=== RECORDS PROVIDED ===

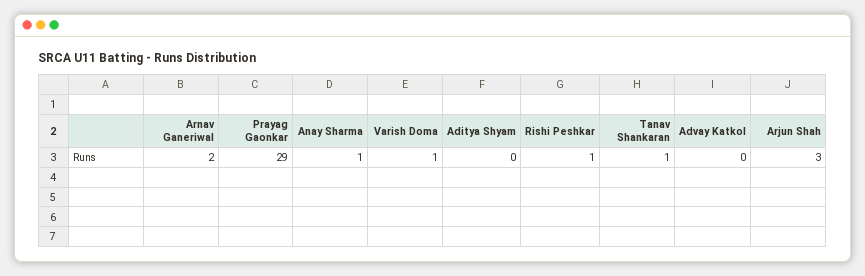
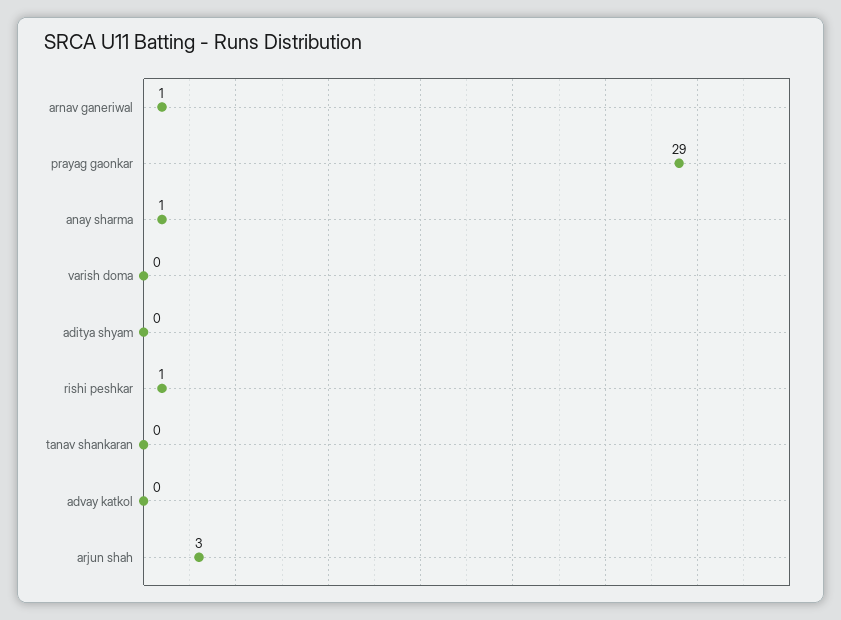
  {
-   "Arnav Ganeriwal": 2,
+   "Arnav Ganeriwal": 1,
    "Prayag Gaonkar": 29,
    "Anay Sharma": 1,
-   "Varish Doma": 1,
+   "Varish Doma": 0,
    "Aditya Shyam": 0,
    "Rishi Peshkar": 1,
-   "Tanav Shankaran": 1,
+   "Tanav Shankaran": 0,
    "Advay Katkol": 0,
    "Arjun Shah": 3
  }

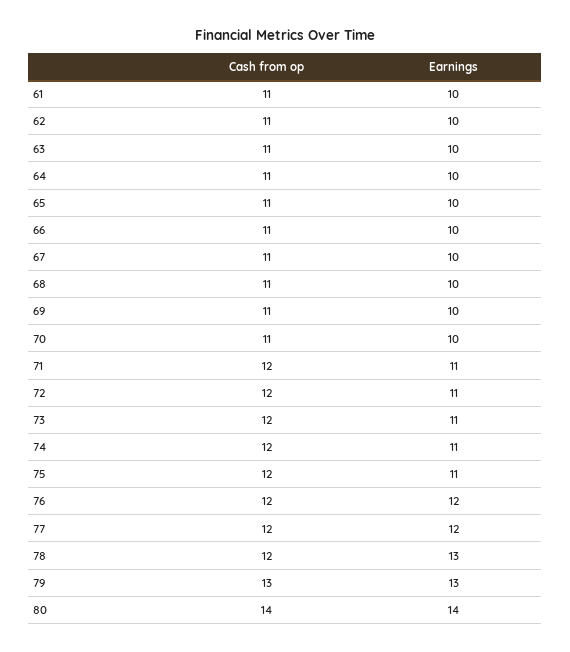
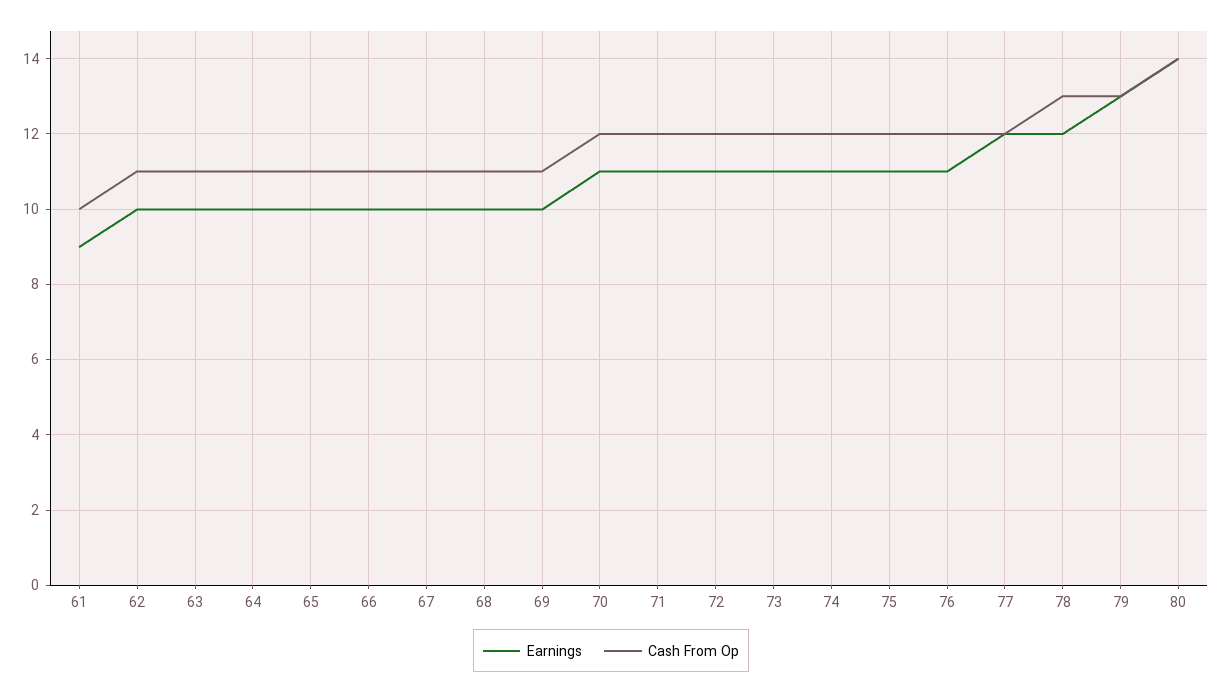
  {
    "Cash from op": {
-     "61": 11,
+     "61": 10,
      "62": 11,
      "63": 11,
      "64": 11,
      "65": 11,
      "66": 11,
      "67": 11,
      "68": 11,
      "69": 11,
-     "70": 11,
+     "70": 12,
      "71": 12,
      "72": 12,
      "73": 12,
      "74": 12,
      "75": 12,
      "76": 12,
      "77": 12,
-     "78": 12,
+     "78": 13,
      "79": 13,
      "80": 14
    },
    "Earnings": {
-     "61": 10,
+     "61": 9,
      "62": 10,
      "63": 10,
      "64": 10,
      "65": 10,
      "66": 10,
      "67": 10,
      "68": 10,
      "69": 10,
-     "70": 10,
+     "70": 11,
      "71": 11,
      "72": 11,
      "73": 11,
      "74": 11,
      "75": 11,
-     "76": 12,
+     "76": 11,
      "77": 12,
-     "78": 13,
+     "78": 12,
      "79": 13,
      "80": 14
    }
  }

===

TASK STATEMENT. Among the lines of the material, find those holding the word "Ganeriwal" and return them.

OUTPUT OF THE EXERCISE.
-   "Arnav Ganeriwal": 2,
+   "Arnav Ganeriwal": 1,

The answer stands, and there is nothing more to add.